[SOURCE RECORDS]

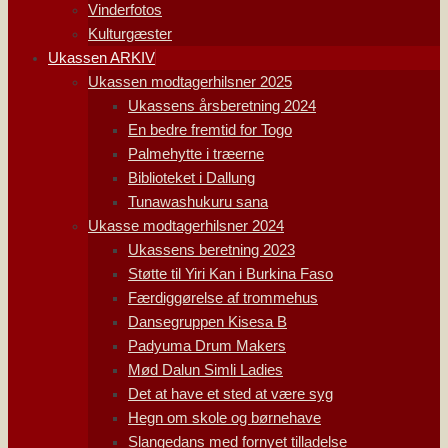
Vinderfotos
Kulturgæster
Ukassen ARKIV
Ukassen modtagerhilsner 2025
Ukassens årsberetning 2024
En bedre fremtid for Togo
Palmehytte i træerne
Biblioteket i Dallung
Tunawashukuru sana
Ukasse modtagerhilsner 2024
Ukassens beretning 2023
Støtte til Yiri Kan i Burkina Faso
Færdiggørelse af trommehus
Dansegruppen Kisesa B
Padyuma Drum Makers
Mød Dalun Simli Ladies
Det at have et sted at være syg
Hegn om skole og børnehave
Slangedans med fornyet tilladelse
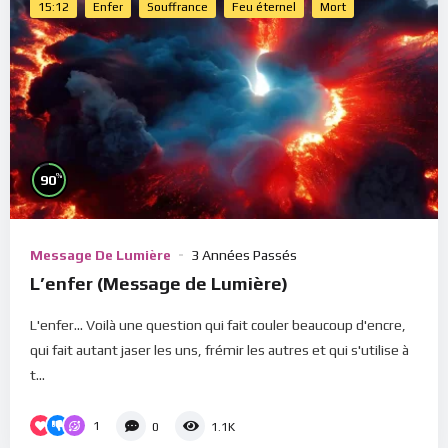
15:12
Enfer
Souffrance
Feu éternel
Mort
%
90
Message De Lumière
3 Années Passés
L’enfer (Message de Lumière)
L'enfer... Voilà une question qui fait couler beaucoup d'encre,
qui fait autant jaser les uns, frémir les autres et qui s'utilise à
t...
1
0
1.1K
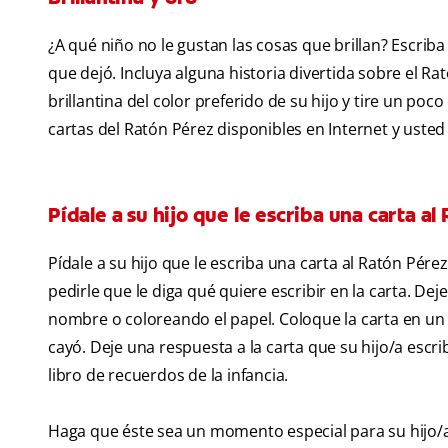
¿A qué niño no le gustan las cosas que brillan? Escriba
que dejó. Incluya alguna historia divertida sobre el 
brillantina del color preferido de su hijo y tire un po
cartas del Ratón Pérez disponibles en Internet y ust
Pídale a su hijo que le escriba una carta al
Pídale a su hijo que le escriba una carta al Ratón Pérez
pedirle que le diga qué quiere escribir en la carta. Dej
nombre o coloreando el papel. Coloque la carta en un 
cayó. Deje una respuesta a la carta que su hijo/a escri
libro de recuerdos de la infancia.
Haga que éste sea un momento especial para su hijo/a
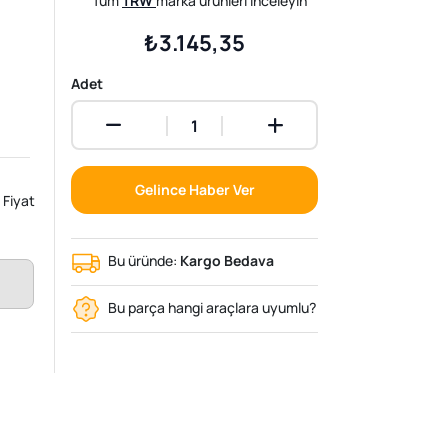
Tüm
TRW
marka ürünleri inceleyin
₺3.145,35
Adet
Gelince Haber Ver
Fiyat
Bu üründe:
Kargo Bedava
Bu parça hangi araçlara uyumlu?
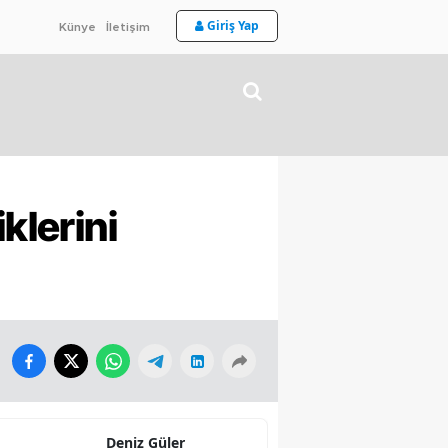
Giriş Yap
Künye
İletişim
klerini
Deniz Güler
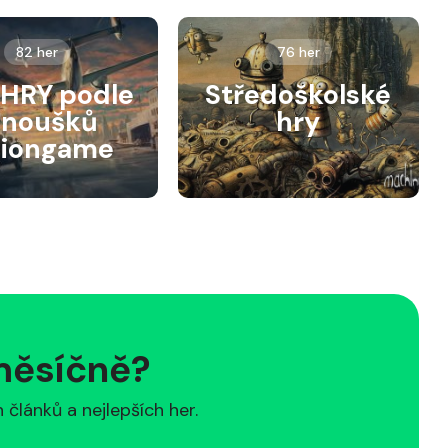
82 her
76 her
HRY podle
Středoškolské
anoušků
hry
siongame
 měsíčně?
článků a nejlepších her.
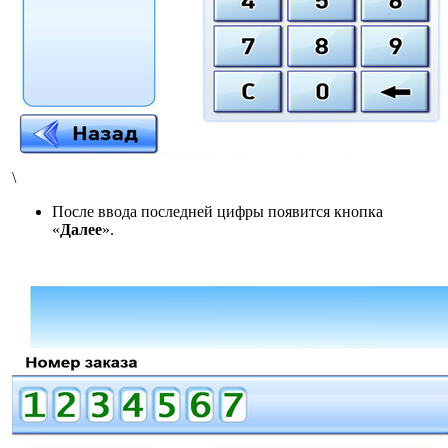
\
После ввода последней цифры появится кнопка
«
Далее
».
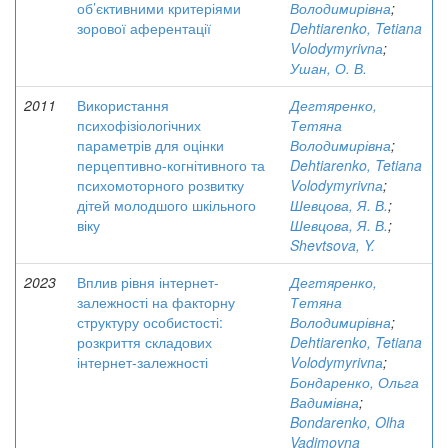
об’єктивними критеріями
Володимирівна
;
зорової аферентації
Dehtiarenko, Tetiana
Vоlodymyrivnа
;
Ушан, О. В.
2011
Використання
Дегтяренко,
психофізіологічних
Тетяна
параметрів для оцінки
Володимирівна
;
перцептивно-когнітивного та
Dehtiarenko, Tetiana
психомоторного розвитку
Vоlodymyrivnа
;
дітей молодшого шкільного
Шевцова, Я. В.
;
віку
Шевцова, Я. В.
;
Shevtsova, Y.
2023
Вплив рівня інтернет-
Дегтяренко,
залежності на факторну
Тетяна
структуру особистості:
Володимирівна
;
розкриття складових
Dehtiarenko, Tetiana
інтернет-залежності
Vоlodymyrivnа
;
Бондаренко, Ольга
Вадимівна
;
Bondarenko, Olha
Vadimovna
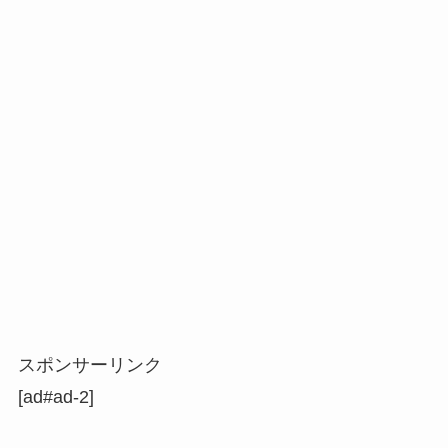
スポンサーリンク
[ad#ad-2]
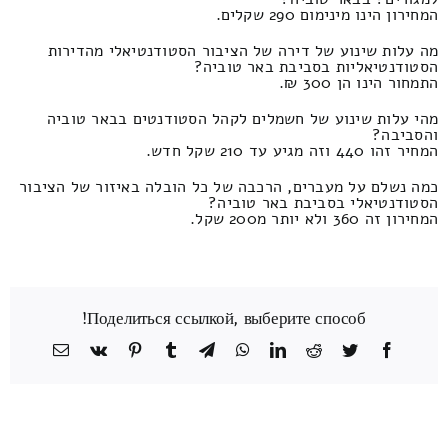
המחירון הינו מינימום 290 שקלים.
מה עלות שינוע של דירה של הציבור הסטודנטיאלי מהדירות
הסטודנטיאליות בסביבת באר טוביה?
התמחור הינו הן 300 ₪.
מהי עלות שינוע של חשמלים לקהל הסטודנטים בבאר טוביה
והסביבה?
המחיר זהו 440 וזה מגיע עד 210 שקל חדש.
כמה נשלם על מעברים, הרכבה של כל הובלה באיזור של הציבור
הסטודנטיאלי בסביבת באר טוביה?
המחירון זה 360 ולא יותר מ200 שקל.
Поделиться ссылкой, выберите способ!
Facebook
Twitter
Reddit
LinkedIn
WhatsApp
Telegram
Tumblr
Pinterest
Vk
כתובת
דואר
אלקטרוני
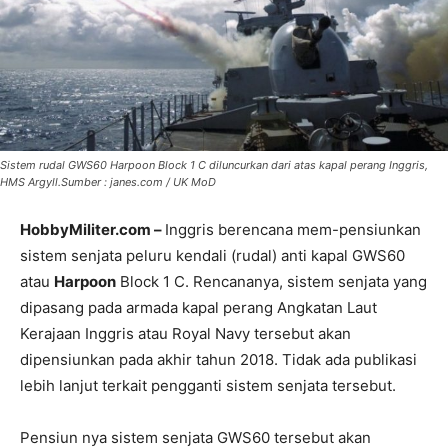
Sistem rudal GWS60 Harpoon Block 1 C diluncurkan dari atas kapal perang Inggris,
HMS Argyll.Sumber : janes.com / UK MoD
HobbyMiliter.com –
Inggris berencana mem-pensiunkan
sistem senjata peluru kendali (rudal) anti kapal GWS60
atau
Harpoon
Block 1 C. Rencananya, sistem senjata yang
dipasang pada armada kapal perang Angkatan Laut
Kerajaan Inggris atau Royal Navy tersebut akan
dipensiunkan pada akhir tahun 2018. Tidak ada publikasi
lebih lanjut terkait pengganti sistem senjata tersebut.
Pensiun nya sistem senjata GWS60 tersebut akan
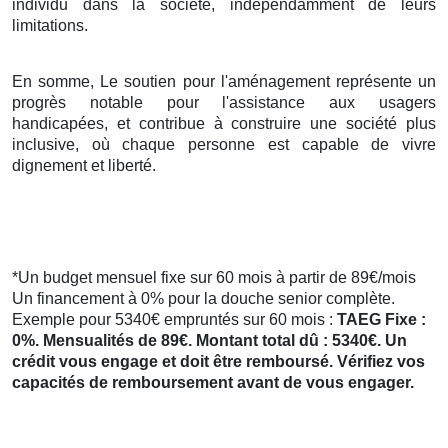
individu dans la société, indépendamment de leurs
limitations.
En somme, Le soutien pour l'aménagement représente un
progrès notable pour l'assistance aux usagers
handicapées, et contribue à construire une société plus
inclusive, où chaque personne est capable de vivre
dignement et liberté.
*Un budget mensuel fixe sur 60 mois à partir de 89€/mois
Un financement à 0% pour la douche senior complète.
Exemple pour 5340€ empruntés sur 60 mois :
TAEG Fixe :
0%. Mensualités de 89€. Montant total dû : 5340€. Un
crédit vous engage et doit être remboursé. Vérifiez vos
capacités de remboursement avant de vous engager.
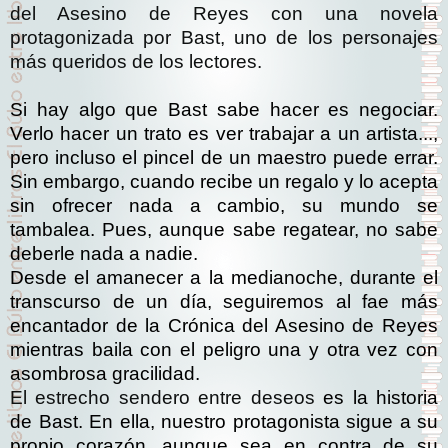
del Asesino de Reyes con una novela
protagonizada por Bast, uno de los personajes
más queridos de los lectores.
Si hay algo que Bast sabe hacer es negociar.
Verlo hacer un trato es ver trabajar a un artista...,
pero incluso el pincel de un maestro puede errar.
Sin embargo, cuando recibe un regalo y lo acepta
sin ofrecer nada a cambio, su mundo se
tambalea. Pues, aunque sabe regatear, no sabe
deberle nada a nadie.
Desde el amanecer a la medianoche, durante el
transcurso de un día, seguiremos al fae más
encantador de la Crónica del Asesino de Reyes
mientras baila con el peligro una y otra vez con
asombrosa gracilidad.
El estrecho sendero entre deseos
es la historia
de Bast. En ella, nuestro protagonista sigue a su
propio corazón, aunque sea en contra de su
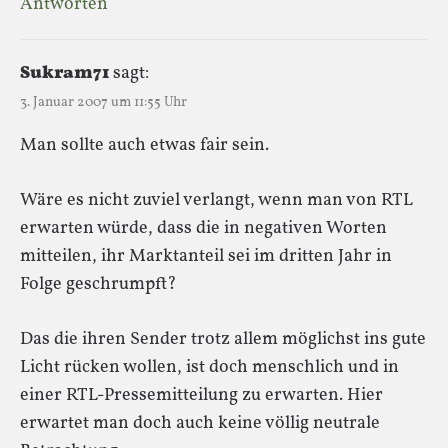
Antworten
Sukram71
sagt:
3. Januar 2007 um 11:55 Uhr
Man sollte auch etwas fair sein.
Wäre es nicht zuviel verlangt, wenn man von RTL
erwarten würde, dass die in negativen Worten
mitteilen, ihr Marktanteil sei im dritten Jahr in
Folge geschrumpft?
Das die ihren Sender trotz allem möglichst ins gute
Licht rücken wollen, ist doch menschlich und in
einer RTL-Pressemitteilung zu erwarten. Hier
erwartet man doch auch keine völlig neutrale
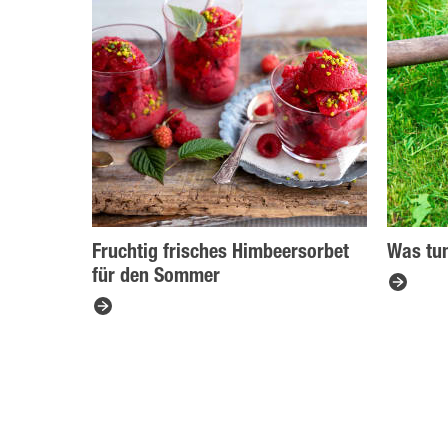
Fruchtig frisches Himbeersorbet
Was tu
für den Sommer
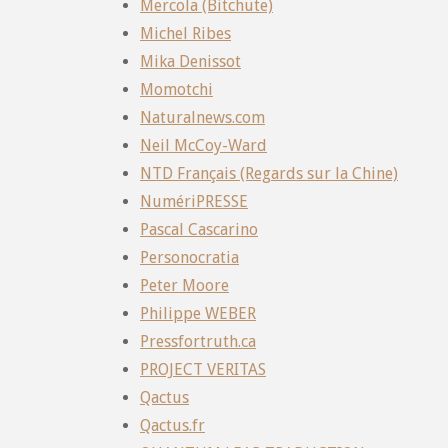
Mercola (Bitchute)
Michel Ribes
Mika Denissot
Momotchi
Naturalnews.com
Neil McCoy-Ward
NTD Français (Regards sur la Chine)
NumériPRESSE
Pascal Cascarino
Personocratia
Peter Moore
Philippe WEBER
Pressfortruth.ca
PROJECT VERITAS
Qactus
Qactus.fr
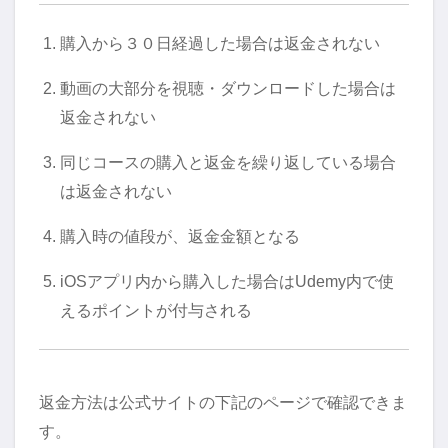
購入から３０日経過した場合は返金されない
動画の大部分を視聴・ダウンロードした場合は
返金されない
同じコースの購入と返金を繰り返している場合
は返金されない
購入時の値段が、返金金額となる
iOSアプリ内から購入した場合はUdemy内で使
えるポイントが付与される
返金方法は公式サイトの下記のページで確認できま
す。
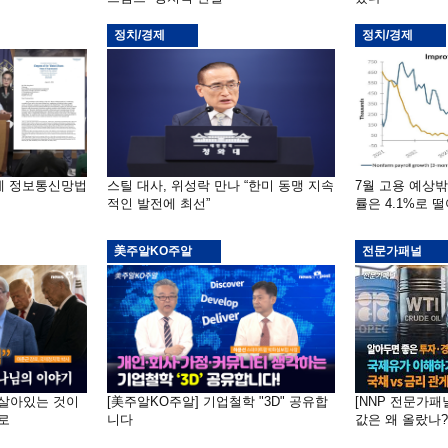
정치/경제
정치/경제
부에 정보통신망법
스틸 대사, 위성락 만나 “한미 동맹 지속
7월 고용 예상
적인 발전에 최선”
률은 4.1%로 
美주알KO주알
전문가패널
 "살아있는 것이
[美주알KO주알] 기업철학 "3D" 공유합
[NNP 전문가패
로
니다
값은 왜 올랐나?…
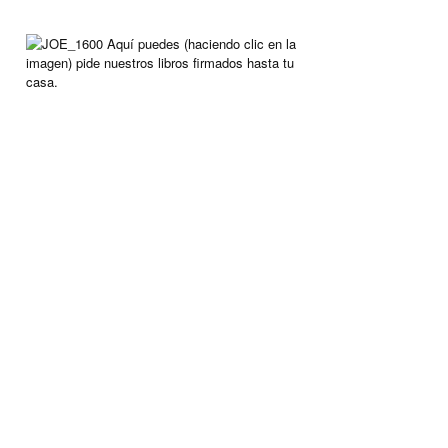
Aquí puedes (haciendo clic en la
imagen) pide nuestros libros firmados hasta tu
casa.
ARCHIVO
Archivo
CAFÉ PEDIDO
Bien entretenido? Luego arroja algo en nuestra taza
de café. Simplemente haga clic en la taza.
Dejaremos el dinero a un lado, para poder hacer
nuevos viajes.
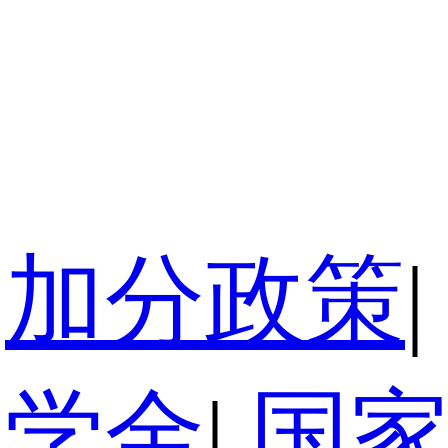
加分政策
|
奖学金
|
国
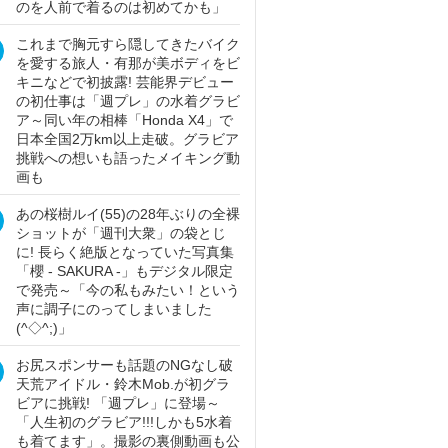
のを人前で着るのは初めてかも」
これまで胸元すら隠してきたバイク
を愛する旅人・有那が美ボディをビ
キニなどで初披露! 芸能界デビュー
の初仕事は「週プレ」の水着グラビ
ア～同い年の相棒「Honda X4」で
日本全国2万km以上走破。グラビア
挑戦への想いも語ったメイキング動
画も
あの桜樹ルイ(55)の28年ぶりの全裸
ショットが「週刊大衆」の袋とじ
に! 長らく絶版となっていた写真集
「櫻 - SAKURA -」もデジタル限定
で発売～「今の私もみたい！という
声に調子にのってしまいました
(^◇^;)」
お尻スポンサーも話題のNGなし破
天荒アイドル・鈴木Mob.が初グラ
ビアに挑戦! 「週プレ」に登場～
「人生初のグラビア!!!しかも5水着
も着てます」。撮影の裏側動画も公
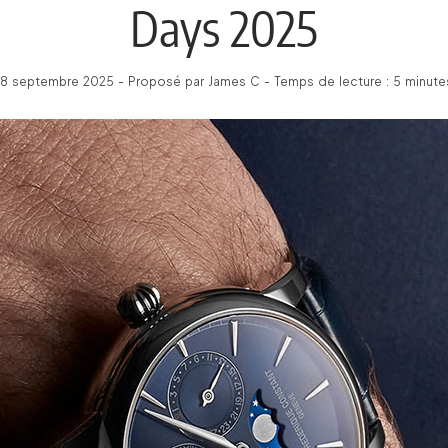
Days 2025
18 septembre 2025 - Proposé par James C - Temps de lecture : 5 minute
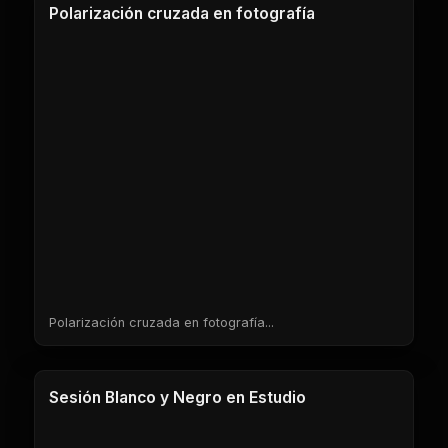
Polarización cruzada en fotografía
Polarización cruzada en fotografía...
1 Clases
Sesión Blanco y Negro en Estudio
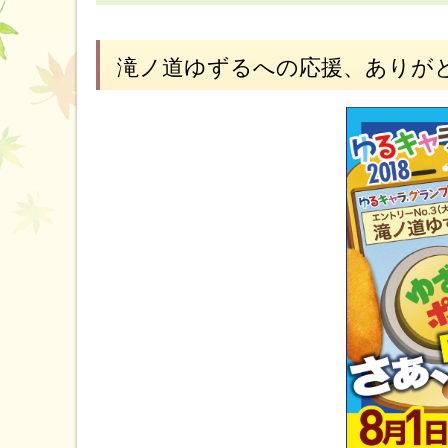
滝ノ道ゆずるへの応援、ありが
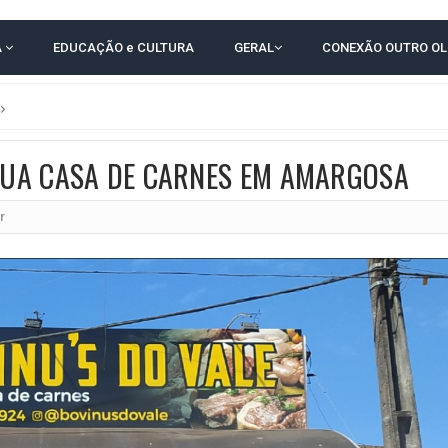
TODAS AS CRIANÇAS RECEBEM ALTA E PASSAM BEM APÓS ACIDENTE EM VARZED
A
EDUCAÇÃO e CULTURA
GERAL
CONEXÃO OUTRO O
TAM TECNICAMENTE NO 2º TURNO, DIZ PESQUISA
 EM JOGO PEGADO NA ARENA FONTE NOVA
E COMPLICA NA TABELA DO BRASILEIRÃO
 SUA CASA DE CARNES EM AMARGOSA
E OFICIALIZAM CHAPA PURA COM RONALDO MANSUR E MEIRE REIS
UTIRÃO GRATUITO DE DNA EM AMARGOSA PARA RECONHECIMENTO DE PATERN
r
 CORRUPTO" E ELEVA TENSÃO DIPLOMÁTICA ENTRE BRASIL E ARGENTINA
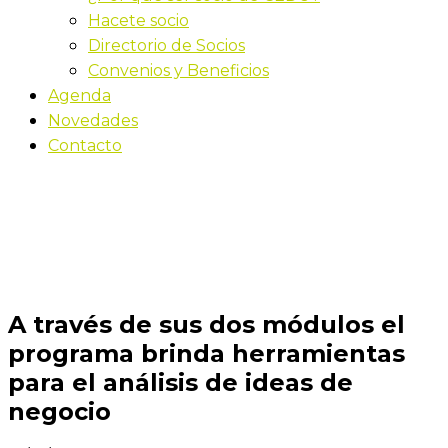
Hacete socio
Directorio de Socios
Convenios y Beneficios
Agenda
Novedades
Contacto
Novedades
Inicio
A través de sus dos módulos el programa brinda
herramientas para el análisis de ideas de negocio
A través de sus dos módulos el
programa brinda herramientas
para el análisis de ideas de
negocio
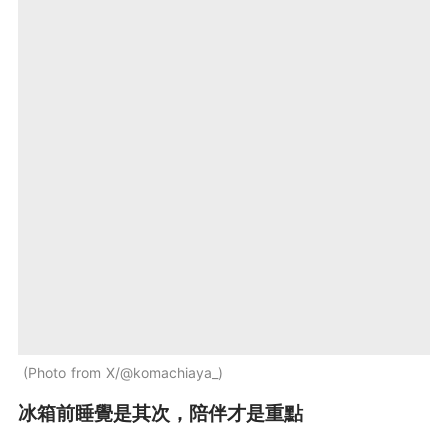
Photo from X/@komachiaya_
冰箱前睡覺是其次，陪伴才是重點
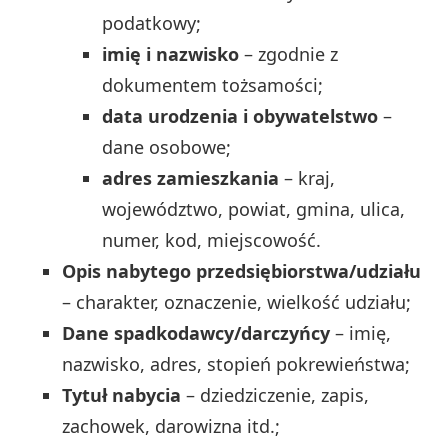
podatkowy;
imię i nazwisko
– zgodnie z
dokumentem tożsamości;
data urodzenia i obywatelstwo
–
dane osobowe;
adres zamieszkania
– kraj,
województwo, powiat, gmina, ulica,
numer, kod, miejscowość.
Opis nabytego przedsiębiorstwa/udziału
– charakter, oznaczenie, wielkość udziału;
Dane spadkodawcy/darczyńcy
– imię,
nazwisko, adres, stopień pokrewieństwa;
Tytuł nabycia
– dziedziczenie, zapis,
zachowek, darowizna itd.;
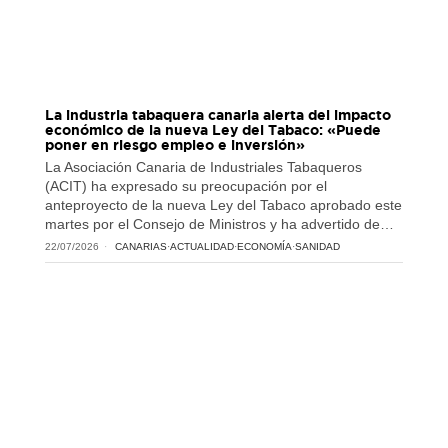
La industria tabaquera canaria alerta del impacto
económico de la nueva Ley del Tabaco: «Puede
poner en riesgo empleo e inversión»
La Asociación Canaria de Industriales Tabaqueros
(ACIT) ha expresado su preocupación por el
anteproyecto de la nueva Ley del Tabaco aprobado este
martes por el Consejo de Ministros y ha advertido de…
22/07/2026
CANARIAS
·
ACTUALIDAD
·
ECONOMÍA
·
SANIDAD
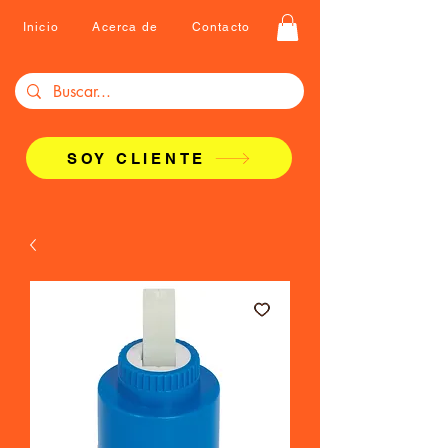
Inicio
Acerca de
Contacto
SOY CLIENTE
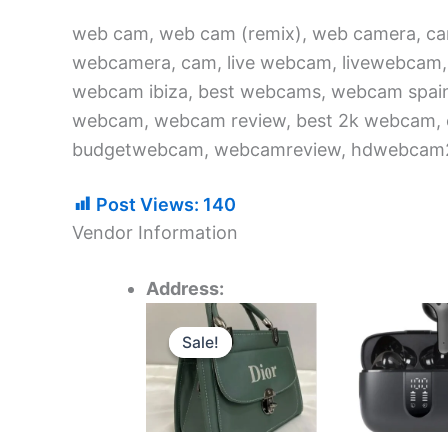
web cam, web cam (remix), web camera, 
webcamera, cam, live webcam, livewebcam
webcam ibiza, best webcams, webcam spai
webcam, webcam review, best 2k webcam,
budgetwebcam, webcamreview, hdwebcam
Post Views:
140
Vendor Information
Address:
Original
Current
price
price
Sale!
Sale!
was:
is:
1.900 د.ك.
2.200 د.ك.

[/SOURCE RECORDS]

YOUR ASSIGNMENT
Render each line from the start of the entries up to and including the line with "Padyuma Drum Makers" as a Markdown table with the columns Row and Line, omitting blank lines and leaving the pictures out.

REPLY TO THE EXERCISE
| Row | Line |
|---|---|
| 1 | Vinderfotos |
| 2 | Kulturgæster |
| 3 | Ukassen ARKIV |
| 4 | Ukassen modtagerhilsner 2025 |
| 5 | Ukassens årsberetning 2024 |
| 6 | En bedre fremtid for Togo |
| 7 | Palmehytte i træerne |
| 8 | Biblioteket i Dallung |
| 9 | Tunawashukuru sana |
| 10 | Ukasse modtagerhilsner 2024 |
| 11 | Ukassens beretning 2023 |
| 12 | Støtte til Yiri Kan i Burkina Faso |
| 13 | Færdiggørelse af trommehus |
| 14 | Dansegruppen Kisesa B |
| 15 | Padyuma Drum Makers |